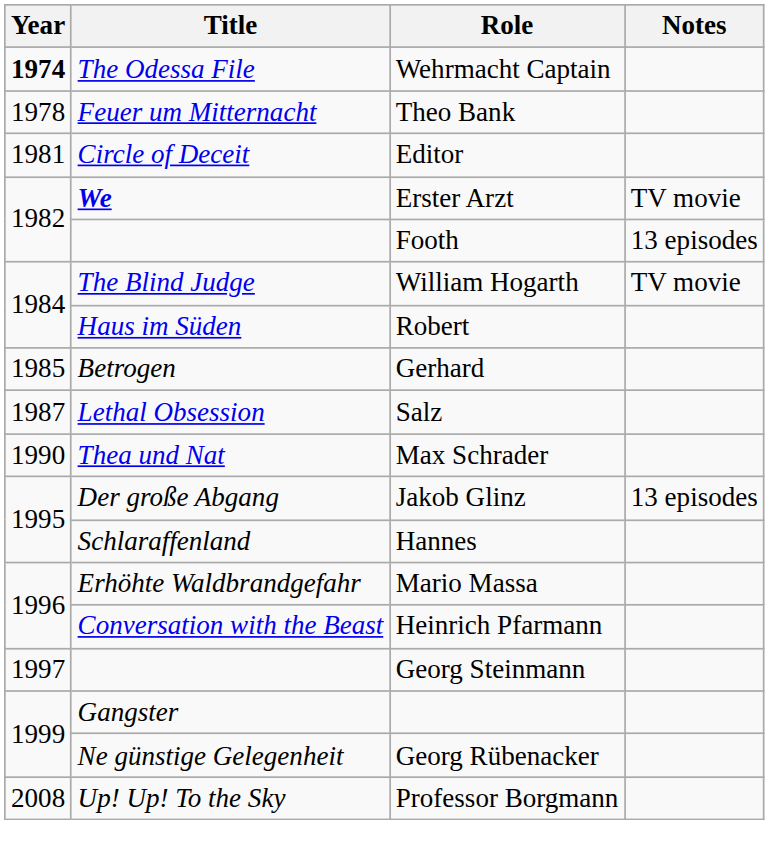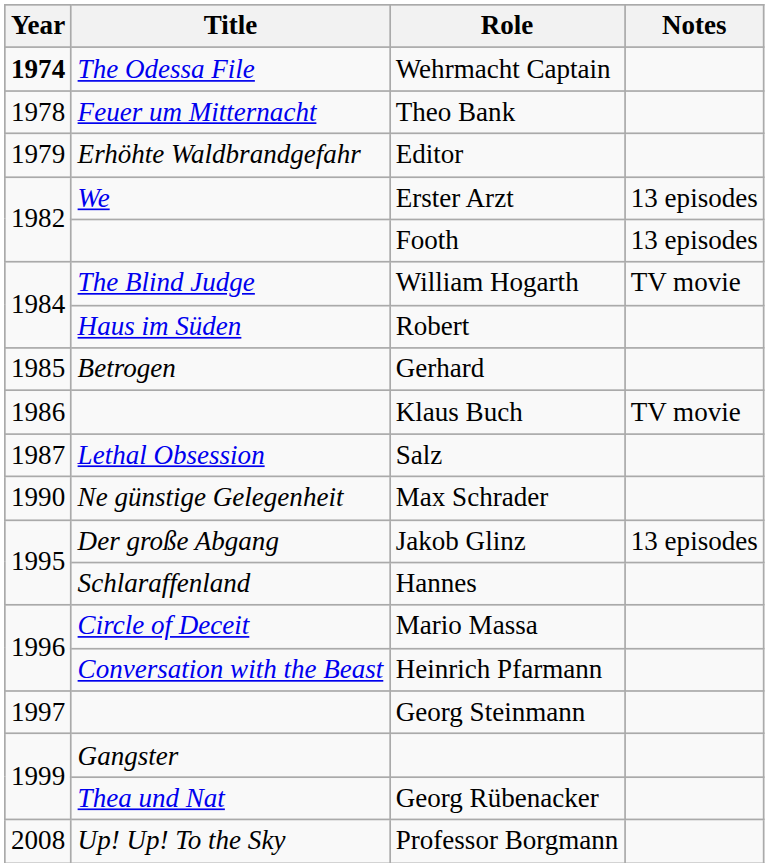Editor | Year: 1981 -> 1979
Editor | Title: Circle of Deceit -> Erhöhte Waldbrandgefahr
Erster Arzt | Title: bold -> normal
Erster Arzt | Notes: TV movie -> 13 episodes
+ row: 1986 | Klaus Buch | TV movie
Max Schrader | Title: Thea und Nat -> Ne günstige Gelegenheit
Mario Massa | Title: Erhöhte Waldbrandgefahr -> Circle of Deceit
Georg Rübenacker | Title: Ne günstige Gelegenheit -> Thea und Nat
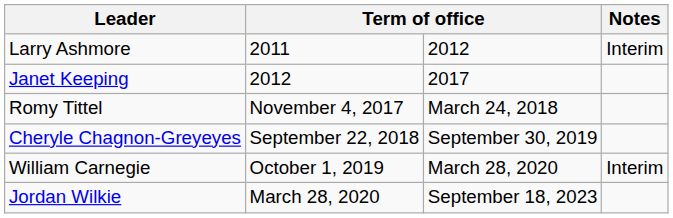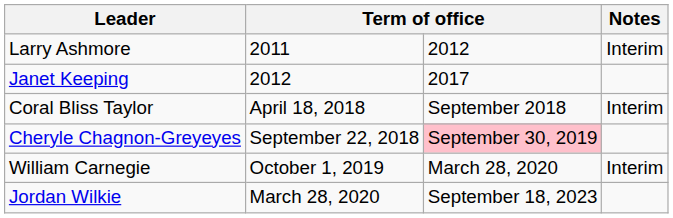- row: Romy Tittel | November 4, 2017 | March 24, 2018
+ row: Coral Bliss Taylor | April 18, 2018 | September 2018 | Interim
Cheryle Chagnon-Greyeyes | column 3: no background -> pink background
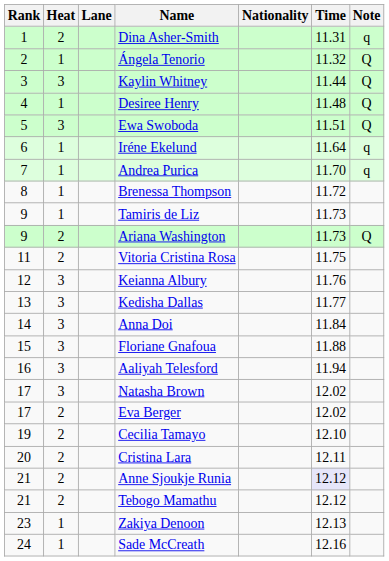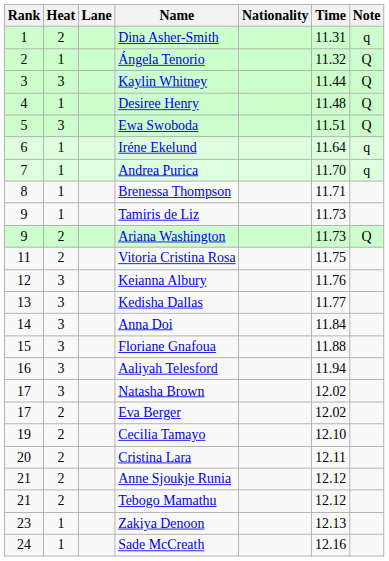Brenessa Thompson | Time: 11.72 -> 11.71
Anne Sjoukje Runia | Time: lavender background -> no background
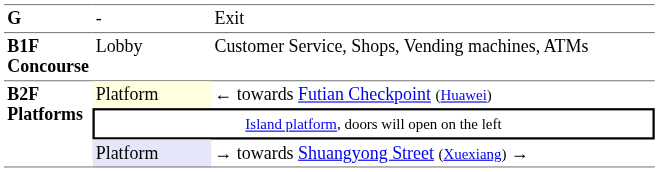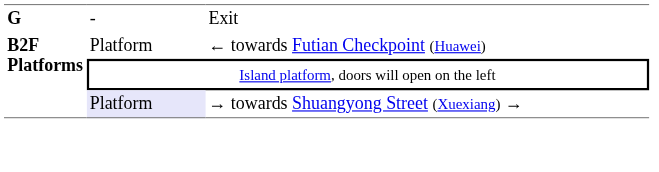- row: B1F Concourse | Lobby | Customer Service, Shops, Vending machines, ATMs
← towards Futian Checkpoint (Huawei) | column 2: lightyellow background -> no background
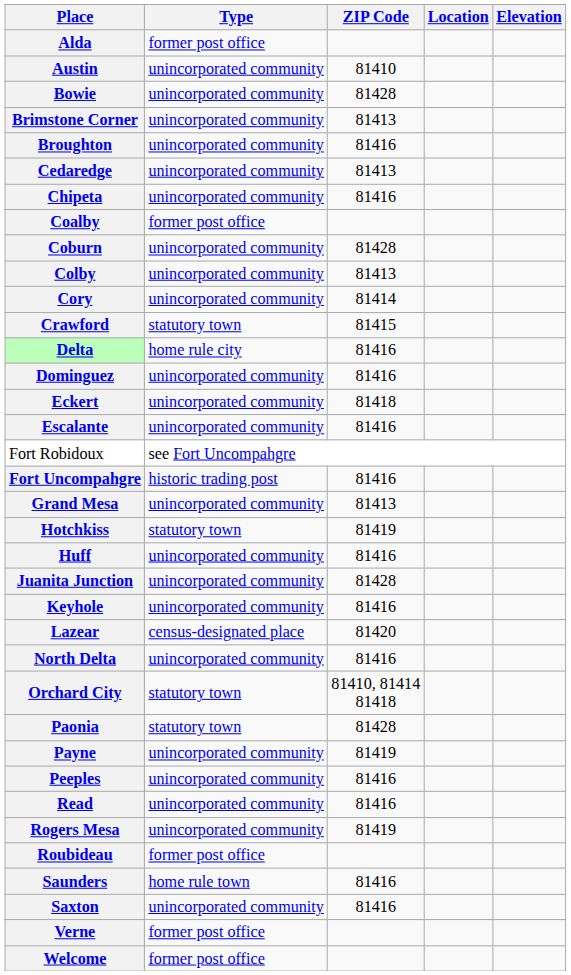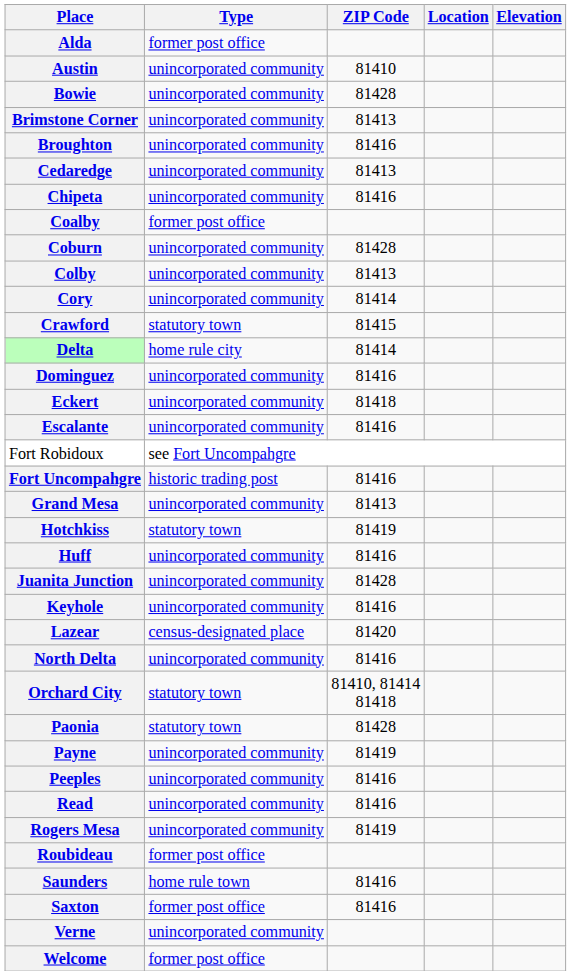Delta | ZIP Code: 81416 -> 81414
Saxton | Type: unincorporated community -> former post office
Verne | Type: former post office -> unincorporated community
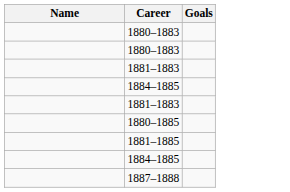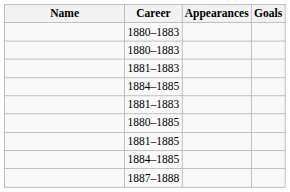+ column: Appearances
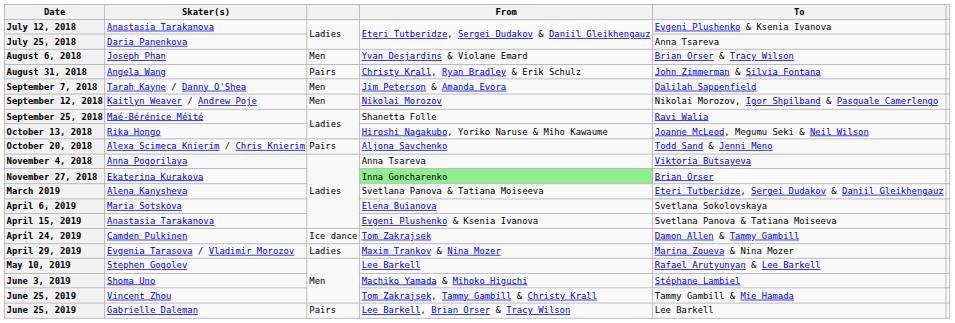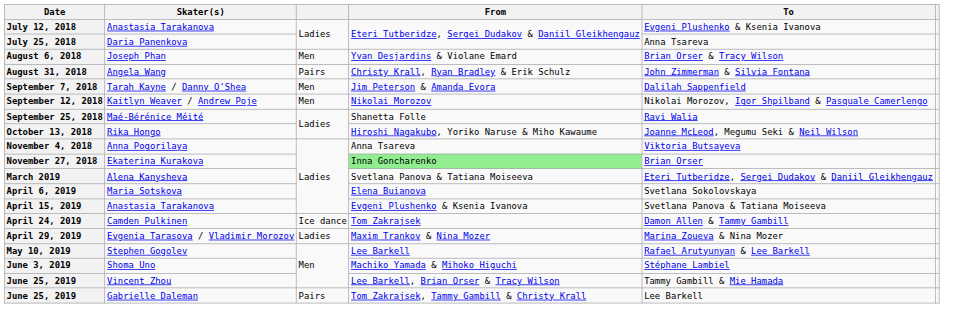- row: October 20, 2018 | Alexa Scimeca Knierim / Chris Knierim | Pairs | Aljona Savchenko | Todd Sand & Jenni Meno
June 25, 2019 / Vincent Zhou | From: Tom Zakrajsek, Tammy Gambill & Christy Krall -> Lee Barkell, Brian Orser & Tracy Wilson
June 25, 2019 / Gabrielle Daleman | From: Lee Barkell, Brian Orser & Tracy Wilson -> Tom Zakrajsek, Tammy Gambill & Christy Krall
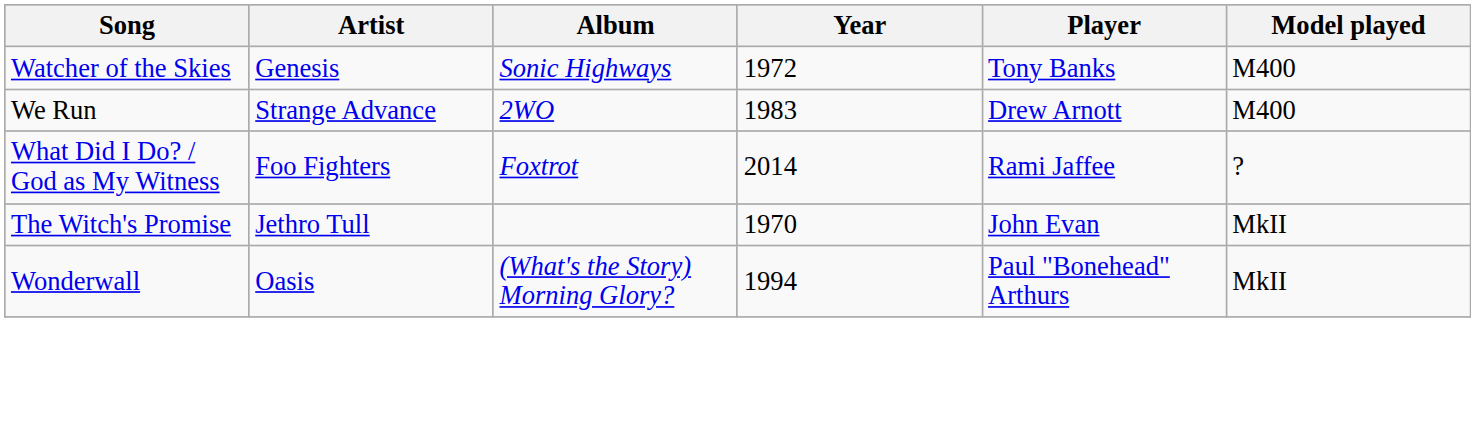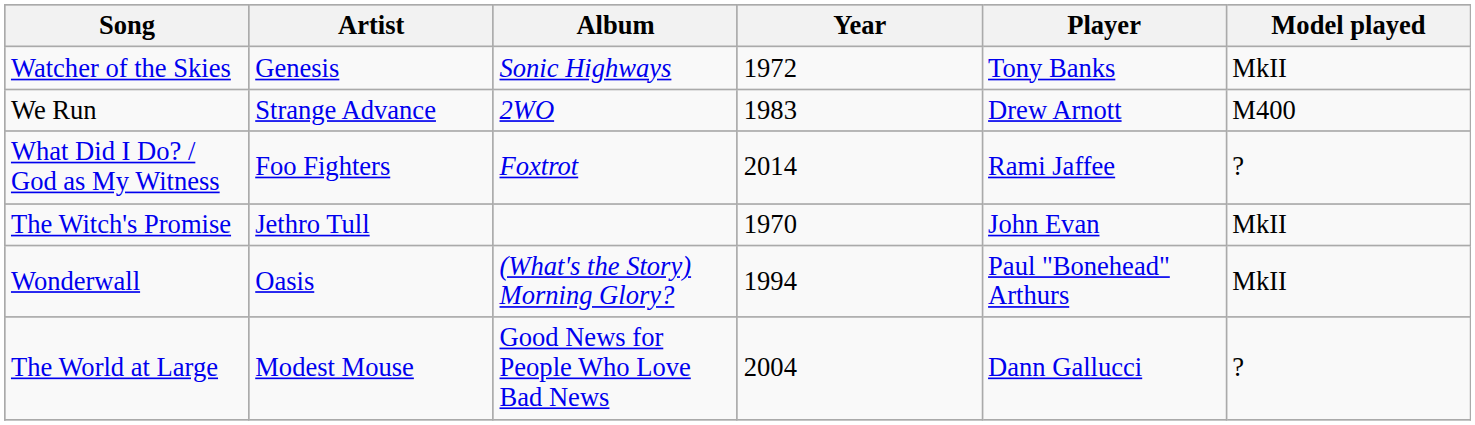Watcher of the Skies | Model played: M400 -> MkII
+ row: The World at Large | Modest Mouse | Good News for People Who Love Bad News | 2004 | Dann Gallucci | ?
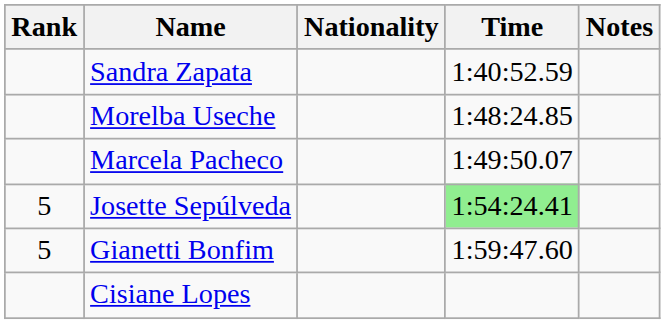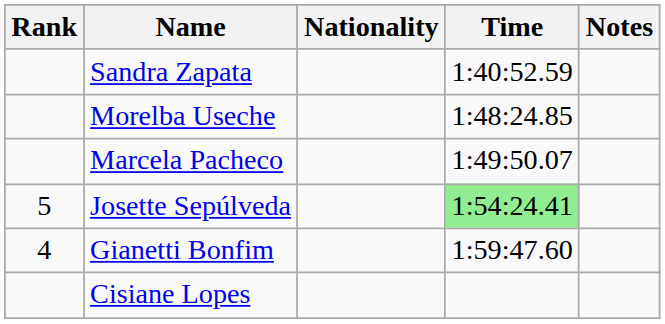Gianetti Bonfim | Rank: 5 -> 4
++++++++++++++++++++
§ GIVEN REQUEST
Pull out every line of the material above that contains the string "Waldbrandgefahr".

§ FULL ANSWER
Editor | Title: Circle of Deceit -> Erhöhte Waldbrandgefahr
Mario Massa | Title: Erhöhte Waldbrandgefahr -> Circle of Deceit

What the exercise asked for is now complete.